It's so very difficult to explain to someone what that means. But when you are someone like me, you tend to have an on/off switch. When I was younger, that switch got flipped a lot more. Now with age and experience, I have been able to keep that switch on. Even when everything in me was screaming to turn the it off and shut the door. To walk away and not look back. I have kept the switch turned on. The light bulbs were mostly burnt out, but that didn't stop me from believing that they would turn on again. Now...... well now I think it's time to walk away. Because I can't keep the lights on all by myself. And I am sick to death of trying. If being put into the position where I am a bad - fill in the blank - if I don't keep at it. If I don't do everything possible, I will regret it.
Guess what people? I am not a saint. Not even close to one. In fact, I am the opposite side of the saintly spectrum. I would never intentionally hurt another person, but god damn am I sick of walking around on eggshells and biting my tongue. What about my feelings? You know, I do have feelings. I guess I have been so good at building walls that other people forget that I am a mere human with human emotions. And then I get hurt and I shut down. The switch flips and I am D-O-N-E done.
The last couple of days have been so emotionally draining for me and I feel like pulling my hair out. That or sticking my head in an oven until I look like a crazy Helena Bonham Carter character. I don't really think it's fair that as a woman I am automatically judged by two standards. How good a mother I am and how good a wife I am. That's not fair. Especially since I work in a highly professional world where I am not only at the top of my game, but I am very respected within the market I work. I have busted my ass for the last seven years to make sure that I got where I have and I don't appreciate that being brushed aside because other people think I have to fit into a mommy mold.

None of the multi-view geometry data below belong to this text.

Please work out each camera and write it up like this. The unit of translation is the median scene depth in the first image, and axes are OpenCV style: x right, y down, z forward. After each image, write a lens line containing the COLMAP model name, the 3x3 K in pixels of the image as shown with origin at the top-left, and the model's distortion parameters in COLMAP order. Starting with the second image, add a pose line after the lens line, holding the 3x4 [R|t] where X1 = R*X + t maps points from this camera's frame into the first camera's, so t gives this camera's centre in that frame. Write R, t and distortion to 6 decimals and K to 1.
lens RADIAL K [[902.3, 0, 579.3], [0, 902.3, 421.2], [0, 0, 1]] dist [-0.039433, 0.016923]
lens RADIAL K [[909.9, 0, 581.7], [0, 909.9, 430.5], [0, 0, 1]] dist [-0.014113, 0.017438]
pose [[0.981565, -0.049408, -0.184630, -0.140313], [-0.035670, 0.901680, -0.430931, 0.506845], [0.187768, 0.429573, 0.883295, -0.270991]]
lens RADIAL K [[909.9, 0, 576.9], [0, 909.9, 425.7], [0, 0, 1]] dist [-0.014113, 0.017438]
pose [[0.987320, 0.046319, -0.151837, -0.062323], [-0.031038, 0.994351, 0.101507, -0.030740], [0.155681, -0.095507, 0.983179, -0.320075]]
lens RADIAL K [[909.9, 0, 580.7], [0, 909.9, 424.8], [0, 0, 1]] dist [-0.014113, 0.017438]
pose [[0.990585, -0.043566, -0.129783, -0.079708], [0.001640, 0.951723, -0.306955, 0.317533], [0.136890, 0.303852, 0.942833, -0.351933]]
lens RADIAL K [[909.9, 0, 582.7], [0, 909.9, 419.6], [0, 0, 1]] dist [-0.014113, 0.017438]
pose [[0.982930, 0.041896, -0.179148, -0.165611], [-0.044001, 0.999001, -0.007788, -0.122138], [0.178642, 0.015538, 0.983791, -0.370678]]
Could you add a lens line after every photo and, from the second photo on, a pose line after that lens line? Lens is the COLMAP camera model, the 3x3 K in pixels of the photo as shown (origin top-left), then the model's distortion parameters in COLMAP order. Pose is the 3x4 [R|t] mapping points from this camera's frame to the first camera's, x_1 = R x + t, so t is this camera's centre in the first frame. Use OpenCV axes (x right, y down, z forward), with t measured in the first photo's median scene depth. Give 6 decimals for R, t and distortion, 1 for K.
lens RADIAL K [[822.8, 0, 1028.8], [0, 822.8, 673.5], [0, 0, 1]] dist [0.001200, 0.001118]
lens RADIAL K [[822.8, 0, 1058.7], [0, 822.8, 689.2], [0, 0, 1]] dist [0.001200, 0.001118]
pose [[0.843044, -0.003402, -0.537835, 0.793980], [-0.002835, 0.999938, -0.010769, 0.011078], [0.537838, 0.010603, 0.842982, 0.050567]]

Don't get me wrong, the greatest joy in my life are my two children and the fact that I have managed to raise very wonderful kids. But it pisses me the fuck off that I am first judged by those two standards and that I am being made to feel like a failure because one of them isn't doing so well. Again.
I am so over trying to live up to other people's expectations of me - including my family's. I love them, but they can be very judgmental even though they try not to be. I can't stay in a situation that makes me so unhappy. Not for me, not for my children, not for anyone. And the biggest problem is that I am going to end up hurting someone that I truly love. But loving someone and being able to be with them are two different things and I am now starting to recognize that. I am now beginning to understand that I shouldn't have to be hurt over and over again by someone who should cherish me. And before you start the lynching, let me just say that it doesn't meant that they are a bad person, because they are the opposite of that. But I just can't live like this anymore.
I don't care if anyone reads this. Or my blog anymore for that fact. I am going back to what I originally set this up for and that is an outlet for my emotions. Good, bad or ugly this is the place where it's all going to come out, so hold on to your cocks.... it's gonna be a bumpy ride.
9 comments:
You aren't a good mommy or a good wifey in my opinion all that matters is that you are a good person. You are willing to take the short term pain for the long term gain, not just for you but for your family, including your husband because it is porbably just as tough on him.
I went through the same thing 5 years ago that you have now and it hurt like a slap in the belly with a wet fish but in the long term, we are all happier, including the x.
Have faith that what you choose to do is the right thing.
xox
If you don't take care of yourself, nobody else will. Do what you have to to make you happy. That is your job. Well that and the kids... Good luck. I did that many years ago and it was hard. But now I am with a great woman and happy. My kids are happy for me also. I feel bad for them as they still have to put up with her. She was a nice person to everyone else but her family. Fuck that. I won't take being treated like a second class citizen ever again. Neither should you.
That really sucks. I'm sorry you are having to go through this.
Isn't it funny that when your child(ren) are doing great, grow up to be wonderful adults, there are so many other people there with you to share the joy and pride, and act as though they all had an equal hand in it? But, during the hard times, or if a child is a huge mess when they hit adulthood, those same people tend to step waaay back & shake their heads sadly at you for the failures that YOU obviously laid upon that child?
Unfair.
Ame I. in TN
You are a good mom and provider. You deserve to be appreciated for all of your efforts. You have made sacrifices all along the way.But if you are unhappy, then it is time to make a change. An unhappy mom has unhappy kids. So do what you need to to do.
You are good enough,you are smart enough, and goshdarnit, you can kick ass when you want to!
Good luck,honey. XO
I agree with everyone else that said you have to take care of YOU...your kids will be much happier in the long run if you are.
((hugs)), much luck, many prayers for you!
I don't judge you in any other way except the quality of your ass.
I'm sorry you're having to go through this, and acknowledge your pain. We don't know each other "in real life", but I have both sympathy and empathy for you, and want you to know that you're not alone. Sending lots of good thoughts your way. :(
Anyone who judges really has no right to, anyway. Fuck them!
Best of luck. I seriously know what you're going through, or at least something similar!